Grand pandals, a sea of red-and-white saris and mouth-watering sweets. Some 50 Bengali associations in the city are all geared up to celebrate the Durga Puja on the large scale the occasion is identified with.
The festival starts on October 19 with Panchami, followed by Shashti, Saptami, Ashtami, Nabami and ends on October 24 on Dashami when the immersion of the Durga idols takes place. The festivities kick off on Friday night when the idol of Durga is brought to the pandals.
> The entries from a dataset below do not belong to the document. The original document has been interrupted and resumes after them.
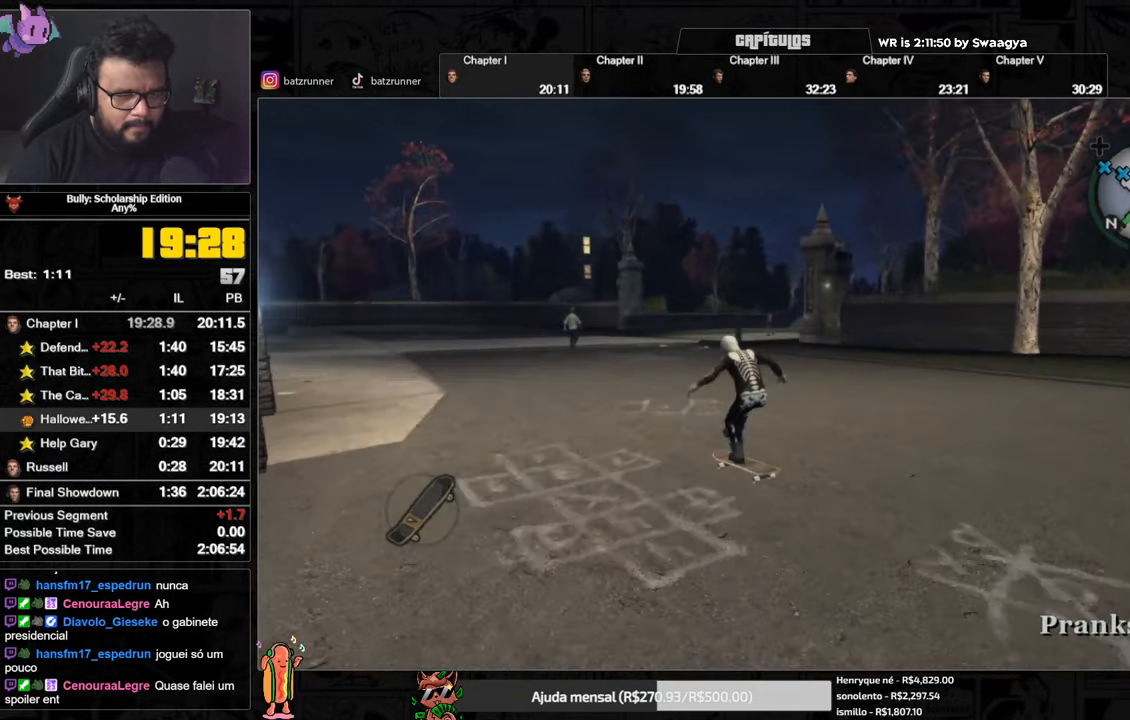
{"buttons": ["A"], "left_stick": "down-left", "right_stick": "center", "events": [[17, "A", "up"], [84, "A", "down"], [84, "left_stick", "down-right"], [150, "A", "up"], [217, "A", "down"], [234, "left_stick", "down"], [301, "A", "up"], [351, "left_stick", "down-right"], [367, "A", "down"], [417, "A", "up"], [467, "A", "down"], [467, "left_stick", "down-left"]]}
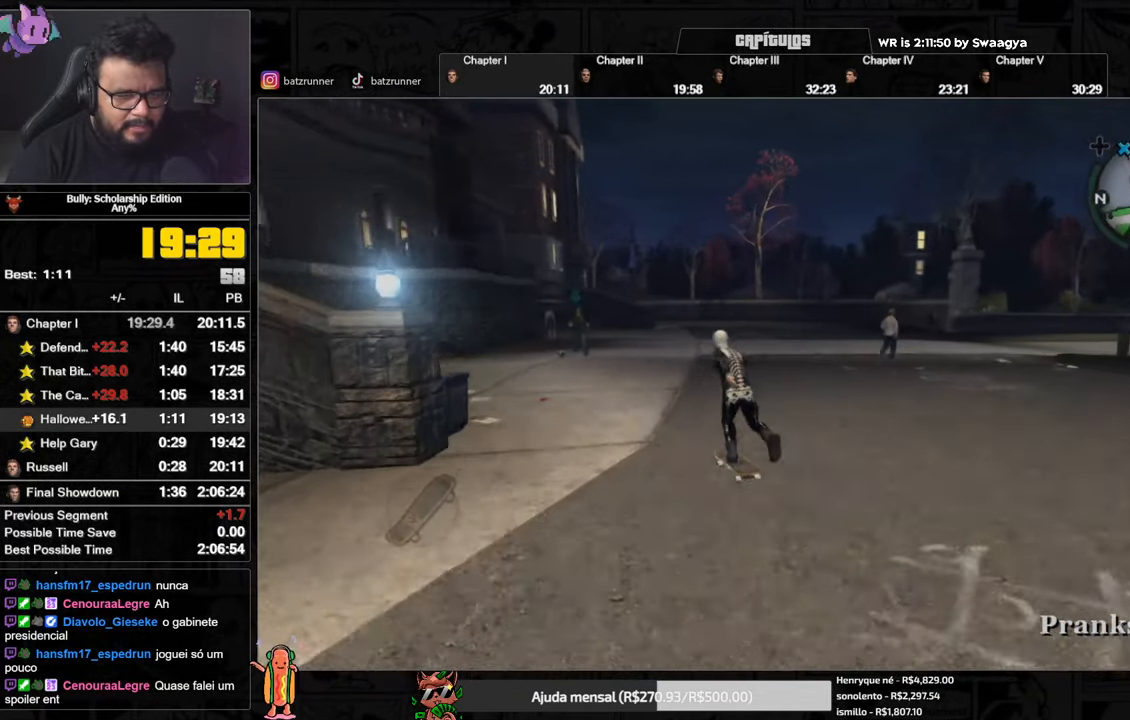
{"buttons": ["A"], "left_stick": "up", "right_stick": "center", "events": [[16, "A", "up"], [50, "L1", "down"], [50, "left_stick", "up"], [133, "right_stick", "down-left"], [167, "L1", "up"], [267, "right_stick", "center"], [367, "A", "down"], [434, "A", "up"], [500, "A", "down"]]}
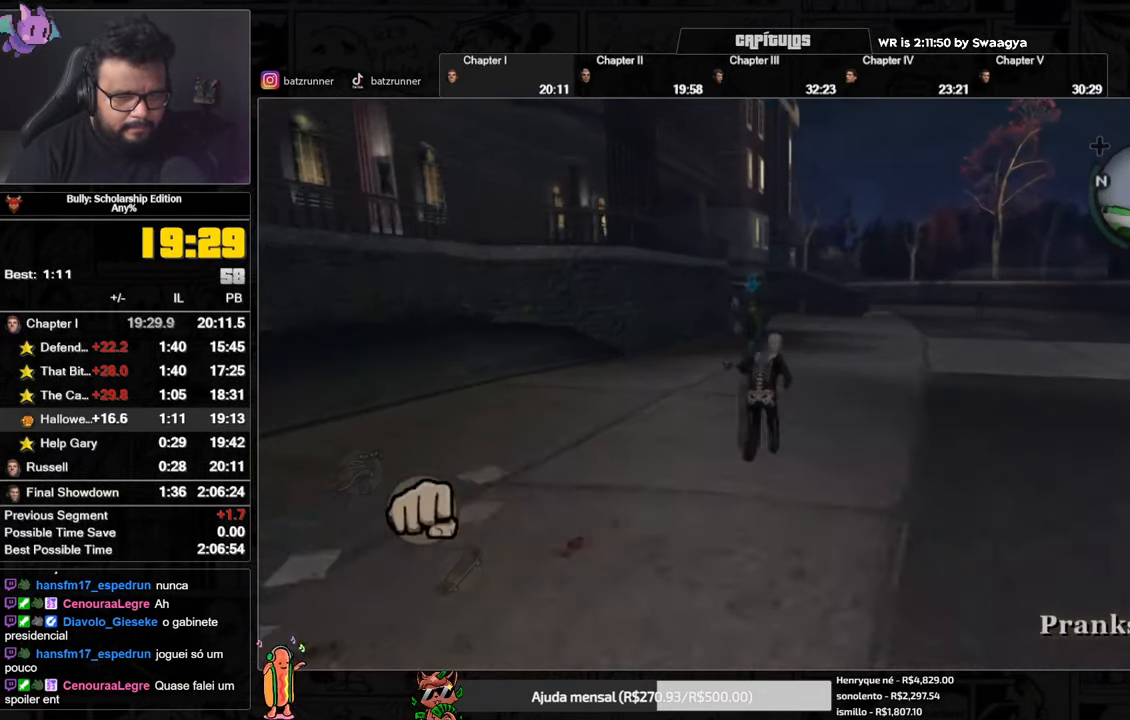
{"buttons": ["L2"], "left_stick": "right", "right_stick": "center", "events": [[50, "A", "up"], [117, "A", "down"], [167, "A", "up"], [367, "L2", "down"], [401, "A", "down"], [401, "left_stick", "right"], [484, "A", "up"]]}
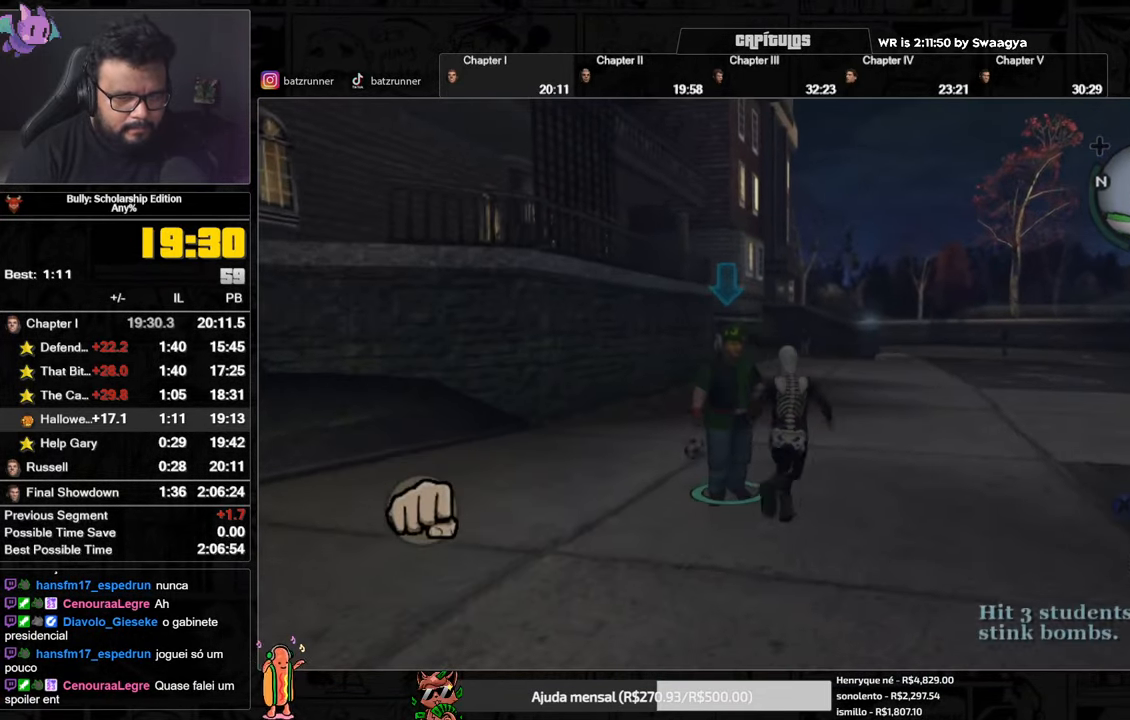
{"buttons": ["A"], "left_stick": "up-right", "right_stick": "center", "events": [[33, "A", "down"], [83, "A", "up"], [150, "A", "down"], [183, "A", "up"], [233, "left_stick", "up-right"], [250, "A", "down"], [317, "A", "up"], [400, "A", "down"], [450, "A", "up"], [467, "L2", "up"], [484, "A", "down"]]}
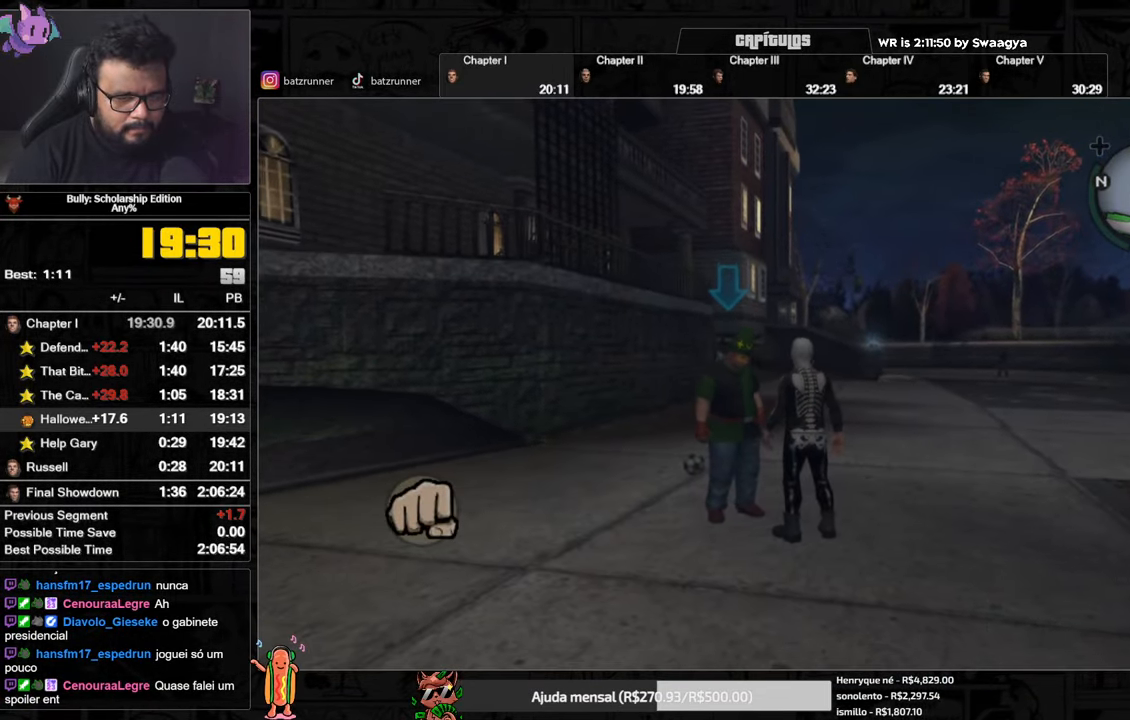
{"buttons": ["A"], "left_stick": "up-right", "right_stick": "center", "events": [[50, "A", "up"], [133, "A", "down"], [183, "A", "up"], [200, "A", "down"], [266, "A", "up"], [333, "A", "down"], [383, "A", "up"], [467, "A", "down"]]}
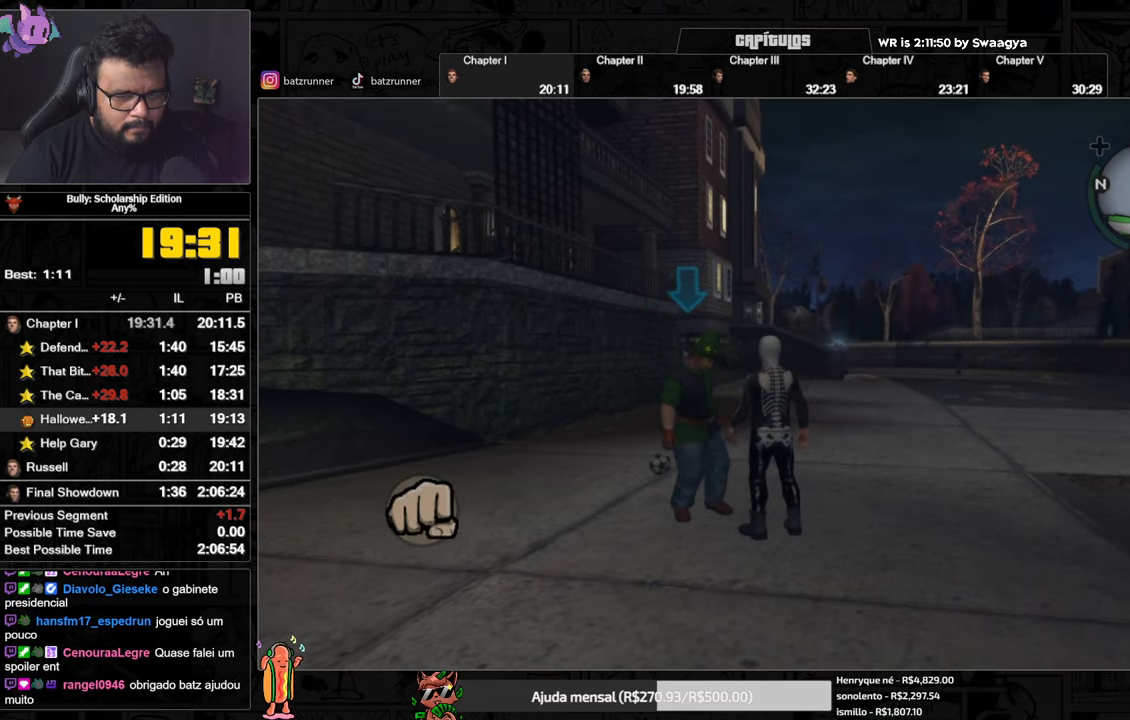
{"buttons": ["A"], "left_stick": "up", "right_stick": "center", "events": [[17, "A", "up"], [100, "A", "down"], [150, "A", "up"], [217, "A", "down"], [267, "A", "up"], [350, "A", "down"], [350, "left_stick", "up"], [384, "A", "up"], [450, "A", "down"]]}
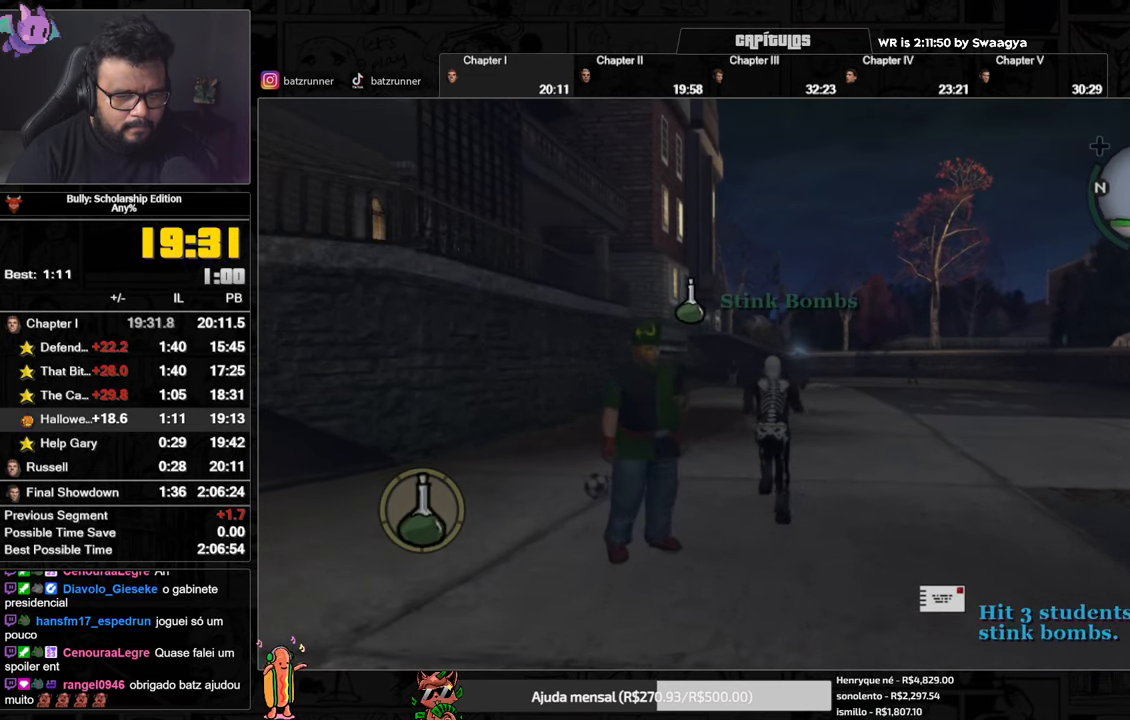
{"buttons": [], "left_stick": "right", "right_stick": "center", "events": [[16, "A", "up"], [33, "L2", "down"], [150, "R2", "down"], [216, "R2", "up"], [417, "A", "down"], [433, "left_stick", "right"], [450, "A", "up"], [467, "L2", "up"]]}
The city has a strong Bengali presence with as many as three lakh Bengalis. The celebrations are marked by mass pujas and the traditional arati. This apart, various cultural competitions are also organised at the venue to attract large crowds. Sougata Chatterjee, secretary of Sarjapur Outer Ring Road Bengali Association, which is organising the festival at ALT Training Ground, said he expects close to 4,000 people to turn up for the event on each day.
Dilip Maitra, president of The Bengalee Association, Bangalore, said it is not just a religious occasion but also an opportunity that calls for a socio-cultural celebration. “The rituals are done in the traditional way but there are various competitions that will be conducted to make it an enjoyable occasion.”
He added that most people prefer to celebrate the festival along with the entire community as it is not possible to create the same atmosphere at their individual homes.
Durgotsav 2012, which would be celebrated by the Sarathi Socio Cultural Trust at Mangala Kalyana Mantapa, is one of the major events. One of the organisers said there are various fun-filled activities lined up, some of which include performances by Bengali pop artistes and bands along with a homemade food fiesta.
Big names sponsor it
Although the festival is celebrated in an extravagant way in West Bengal, some Bengalis say the grandeur here is no less than the manner in which it is celebrated in Kolkata. As the celebration attracts huge crowds, associations manage to rope in big banners to sponsor the events.
Nimisha Saha, a resident of Koramangala 8th Block, who can’t wait for the festival to begin, said: “It is an amalgamation of joyous festivities and a culturally enriching experience. Bengalis and people from other communities indulge in Bengali cuisine and culture. Enthusiasts unite under one roof and the lines of regional and cultural demarcation are broken.”
New clothes and food
The festival is considered an auspicious time to buy new clothes, indulge in traditional Bengali cuisine such as aloo posto, mochar ghonto and sweets such as the classic rasagolla, mishti dahi, sandesh.